### Task details
Restrict the output to the lines below starting at the one that contains "Even low inflation rates can pose a threat to" and ending at the one that contains "easy to do—", and restate them word for word, both ends included.

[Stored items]
■ ■ ■ ■ ■ ■ ■

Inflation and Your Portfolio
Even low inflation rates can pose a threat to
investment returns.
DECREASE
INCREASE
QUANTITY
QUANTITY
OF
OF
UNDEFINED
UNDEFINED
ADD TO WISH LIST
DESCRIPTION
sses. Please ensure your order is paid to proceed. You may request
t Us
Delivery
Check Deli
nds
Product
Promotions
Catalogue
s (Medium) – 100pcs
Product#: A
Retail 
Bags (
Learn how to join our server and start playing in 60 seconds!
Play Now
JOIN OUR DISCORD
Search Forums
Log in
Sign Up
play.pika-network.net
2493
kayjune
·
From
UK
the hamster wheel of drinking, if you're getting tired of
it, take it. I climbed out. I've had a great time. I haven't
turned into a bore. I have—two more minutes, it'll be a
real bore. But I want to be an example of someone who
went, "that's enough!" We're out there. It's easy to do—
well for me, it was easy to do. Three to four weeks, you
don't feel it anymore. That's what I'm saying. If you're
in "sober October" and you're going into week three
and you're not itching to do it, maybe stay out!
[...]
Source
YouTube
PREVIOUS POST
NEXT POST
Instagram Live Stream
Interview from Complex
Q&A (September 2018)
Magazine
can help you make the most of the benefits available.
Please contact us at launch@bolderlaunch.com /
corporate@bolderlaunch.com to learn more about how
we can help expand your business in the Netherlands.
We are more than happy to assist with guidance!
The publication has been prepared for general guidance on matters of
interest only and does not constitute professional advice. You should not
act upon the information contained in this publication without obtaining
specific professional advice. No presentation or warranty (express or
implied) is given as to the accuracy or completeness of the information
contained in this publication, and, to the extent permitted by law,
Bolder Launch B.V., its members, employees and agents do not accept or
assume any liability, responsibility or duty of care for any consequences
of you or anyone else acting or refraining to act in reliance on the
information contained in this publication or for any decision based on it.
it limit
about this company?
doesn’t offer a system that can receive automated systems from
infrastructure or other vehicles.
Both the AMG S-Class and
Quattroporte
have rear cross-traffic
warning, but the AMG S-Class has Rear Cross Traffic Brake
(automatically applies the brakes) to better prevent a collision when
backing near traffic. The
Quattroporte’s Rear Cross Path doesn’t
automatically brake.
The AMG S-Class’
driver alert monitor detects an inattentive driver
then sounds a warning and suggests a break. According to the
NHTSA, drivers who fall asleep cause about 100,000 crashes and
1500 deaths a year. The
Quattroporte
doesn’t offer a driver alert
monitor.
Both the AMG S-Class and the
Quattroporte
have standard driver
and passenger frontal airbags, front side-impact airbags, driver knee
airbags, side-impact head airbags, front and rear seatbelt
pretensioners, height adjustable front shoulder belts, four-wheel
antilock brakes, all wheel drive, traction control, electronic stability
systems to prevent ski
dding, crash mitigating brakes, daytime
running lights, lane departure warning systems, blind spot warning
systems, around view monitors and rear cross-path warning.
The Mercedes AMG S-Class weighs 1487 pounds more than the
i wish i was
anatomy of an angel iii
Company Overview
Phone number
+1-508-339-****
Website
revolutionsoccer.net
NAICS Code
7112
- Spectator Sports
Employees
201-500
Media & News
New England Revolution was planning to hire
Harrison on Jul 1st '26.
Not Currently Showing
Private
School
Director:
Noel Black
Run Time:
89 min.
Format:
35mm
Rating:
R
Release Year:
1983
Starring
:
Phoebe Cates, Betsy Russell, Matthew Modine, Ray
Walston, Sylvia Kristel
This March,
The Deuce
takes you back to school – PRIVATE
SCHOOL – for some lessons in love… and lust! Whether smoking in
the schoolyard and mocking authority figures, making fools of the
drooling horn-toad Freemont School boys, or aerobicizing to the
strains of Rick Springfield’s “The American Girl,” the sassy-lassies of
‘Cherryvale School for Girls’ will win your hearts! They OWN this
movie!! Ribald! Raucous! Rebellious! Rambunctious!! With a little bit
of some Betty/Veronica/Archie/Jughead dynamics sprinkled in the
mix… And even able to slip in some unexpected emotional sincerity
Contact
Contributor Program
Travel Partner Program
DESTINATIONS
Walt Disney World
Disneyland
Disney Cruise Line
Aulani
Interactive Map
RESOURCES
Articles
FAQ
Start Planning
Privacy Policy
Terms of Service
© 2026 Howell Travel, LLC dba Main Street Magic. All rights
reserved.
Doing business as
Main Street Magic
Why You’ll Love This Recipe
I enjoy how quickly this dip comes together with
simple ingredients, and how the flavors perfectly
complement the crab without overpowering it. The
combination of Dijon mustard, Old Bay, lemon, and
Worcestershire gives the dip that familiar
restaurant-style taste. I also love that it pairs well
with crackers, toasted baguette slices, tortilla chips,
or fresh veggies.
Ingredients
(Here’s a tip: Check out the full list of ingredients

■ ■ ■ ■ ■ ■ ■

### Task solution
Even low inflation rates can pose a threat to
investment returns.
DECREASE
INCREASE
QUANTITY
QUANTITY
OF
OF
UNDEFINED
UNDEFINED
ADD TO WISH LIST
DESCRIPTION
sses. Please ensure your order is paid to proceed. You may request
t Us
Delivery
Check Deli
nds
Product
Promotions
Catalogue
s (Medium) – 100pcs
Product#: A
Retail 
Bags (
Learn how to join our server and start playing in 60 seconds!
Play Now
JOIN OUR DISCORD
Search Forums
Log in
Sign Up
play.pika-network.net
2493
kayjune
·
From
UK
the hamster wheel of drinking, if you're getting tired of
it, take it. I climbed out. I've had a great time. I haven't
turned into a bore. I have—two more minutes, it'll be a
real bore. But I want to be an example of someone who
went, "that's enough!" We're out there. It's easy to do—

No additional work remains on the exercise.